### EXERCISE DESCRIPTION:
Set down exactly, from the records below, the line with "TEST-13, due: Jun 2 -> Jun 1" through the line with "TEST-37, status: Закрыта -> В работе", and nothing else.
*** TASK MATERIAL ***
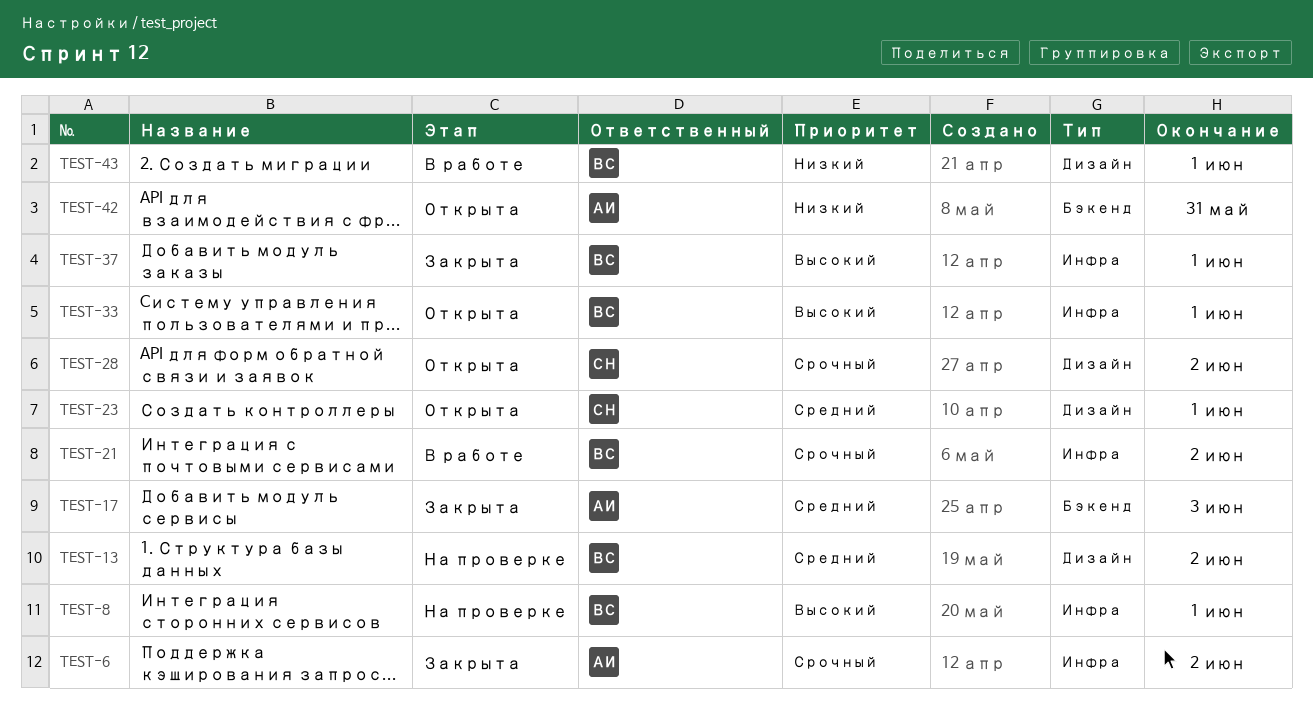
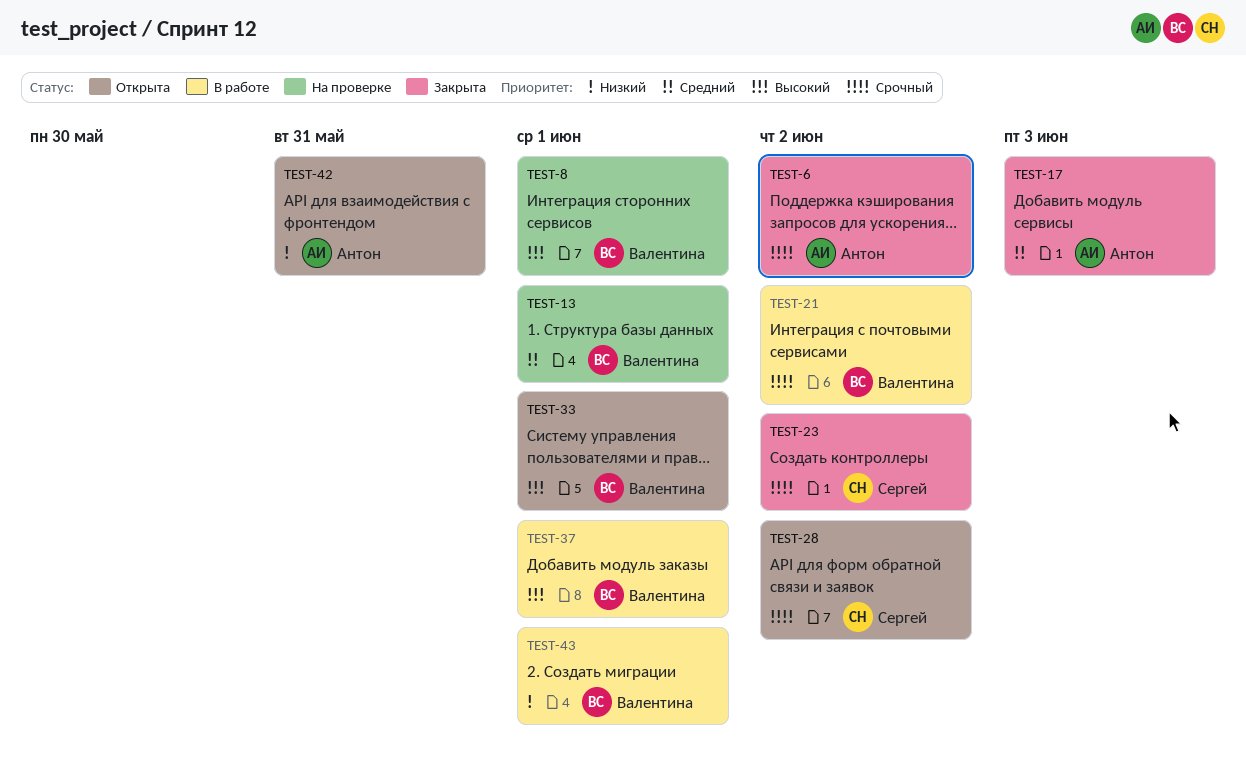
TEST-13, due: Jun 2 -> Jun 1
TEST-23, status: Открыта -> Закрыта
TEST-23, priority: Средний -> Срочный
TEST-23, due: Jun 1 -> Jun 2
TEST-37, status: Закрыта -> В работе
*** End of TASK MATERIAL ***
*** TASK MATERIAL ***
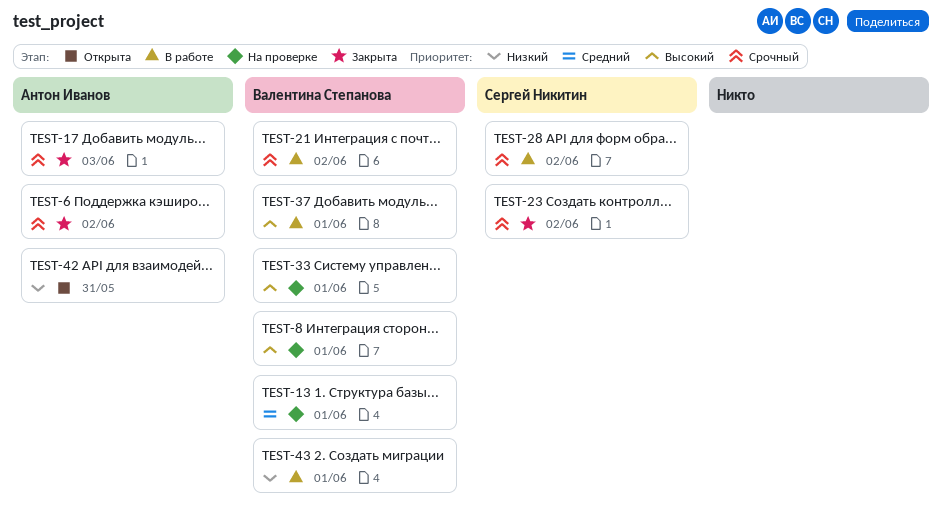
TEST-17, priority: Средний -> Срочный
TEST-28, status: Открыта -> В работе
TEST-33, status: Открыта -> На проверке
*** End of TASK MATERIAL ***
### WRITTEN RESPONSE:
TEST-13, due: Jun 2 -> Jun 1
TEST-23, status: Открыта -> Закрыта
TEST-23, priority: Средний -> Срочный
TEST-23, due: Jun 1 -> Jun 2
TEST-37, status: Закрыта -> В работе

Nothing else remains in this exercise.